Hal tersebut diungkapkan Sekjen MAHUPIKI dalam Sosialisasi KUHP Baru yang diadakan Mahupik bekerjasama dengan Universitas Papua di Hotel Swissbel Manokwari Papua Barat, Rabu (8/2/2023).
Pada kesempatan ini, Guru Besar Universitas Padjadjaran, Prof. Romli Atmasasmita mengatakan selama ini Indonesia menggunakan KUHP yang berasal dari Belanda dengan nama asli Wetboek van Strafrecht voor Nederlansch Indie (WvS), dan telah ada sejak tahun 1918. Kemudian WvS tersebut selanjutnya diadopsi menjadi hukum nasional melalui Undang-Undang Nomor 1 Tahun 1946 tentang Peraturan Hukum Pidana.

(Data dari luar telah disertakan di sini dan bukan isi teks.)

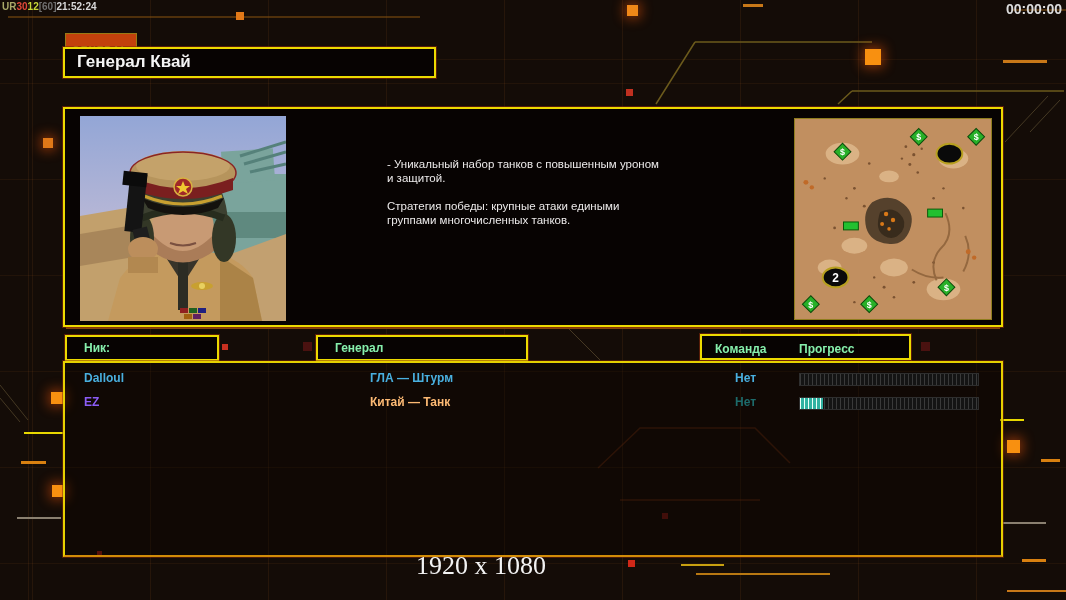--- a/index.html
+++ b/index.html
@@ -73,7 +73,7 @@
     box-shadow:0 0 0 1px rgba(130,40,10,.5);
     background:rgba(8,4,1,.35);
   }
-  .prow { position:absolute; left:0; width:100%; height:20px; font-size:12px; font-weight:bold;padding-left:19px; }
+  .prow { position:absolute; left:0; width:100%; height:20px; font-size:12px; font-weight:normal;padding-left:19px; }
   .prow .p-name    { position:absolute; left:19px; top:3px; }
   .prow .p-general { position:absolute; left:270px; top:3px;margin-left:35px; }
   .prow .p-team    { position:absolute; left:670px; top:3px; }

“KUHP Nasional telah banyak menyerap masukan dari berbagai unsur masyarakat melalui “Public Hearing”. Pelaksanaan Public Hearing merupakan salah satu upaya pemenuhan partisipasi masyarakat dalam Pasal 96 UU 12/2011 tentang pembentukan Peraturan Perundang-Undangan” ujar Prof. Romli.
Pada kesempatan yang sama, Guru Besar Universitas Jember Prof. Arief Amrullah mengatakan Indonesia saat ini bisa berbangga diri karena memiliki KUHP Baru atau KUHP Nasional dimana sebelumnya lebih dari 100 tahun KUHP produk dari Belanda telah berlaku di Indonesia. Saat ini, Indonesia telah memiliki UU No. 1 Tahun 2023 tentang Kitab Undang-Undang Hukum Pidana. KUHP Baru disahkan tanggal 2 Januari 2023, terdiri dari Buku I dan Buku II, dengan jumlah Pasal sebanyak 624 pasal.
“Masyarakat harus mengetahui mengapa KUHP turunan Belanda harus digantikan dengan KUHP Baru yang telah disusun oleh Pakar – Pakar Hukum terbaik Bangsa Indonesia. Alasannya diantaranya secara politik jika Indonesia masih menggunakan KUHP (WvS), berarti Indonesia masih dalam jajahan Belanda. Sedangkan secara sosiologis, KUHP (WvS) tidak mendasarkan pada konteks Bangsa Indonesia itu sendiri,” jelas Prof. Arief Amrullah.
Sementara Guru Besar Universitas Diponegoro Prof Pujioyono menjelaskan ada sejumlah isu aktual dalam KUHP Baru atau KUHP Nasional, diantaranya Living law atau hukum adat, aborsi, kontrasepsi, perzinaan, kohabitasi, perbuatan cabul, tindak pidana terhadap agama atau kepercayaan dan tindak pidana yang berkaitan dengan kebebasan berekspresi.
“Hukum pidana adat atau delik adat yang berlaku didasarkan pada penelitian empiris dan akan menjadi dasar bagi pembentukan Peraturan Daerah (Perda)”, tutur Prof Pujiyono.
Tidak hanya itu, menurut Prof Pujiyono perlu dipahami juga oleh masyarakat terkait dengan pasal 218 tentang penyerangan harkat dan martabat Presiden dan pasal 240 tentang penghinaan pemerintah atau lembaga negara. Pasal – pasal tersebut tidak membatasi kebebasan berekspresi dan berpendapat, karena dalam penjelasan pasalnya sudah diberikan bahwa kritik, unjuk rasa dan pendapat yang berbeda tidak dapat dipidana.
“Tidak akan ada proses hukum tanpa adanya pengaduan yang sah dari pihak yang berhak mengadu, yaitu Presiden atau Wapres (Pasal 218 UU KUHP) dan Pimpinan Lembaga Negara (Pasal 240 UU KUHP),” ujar. Prof Pujiyono.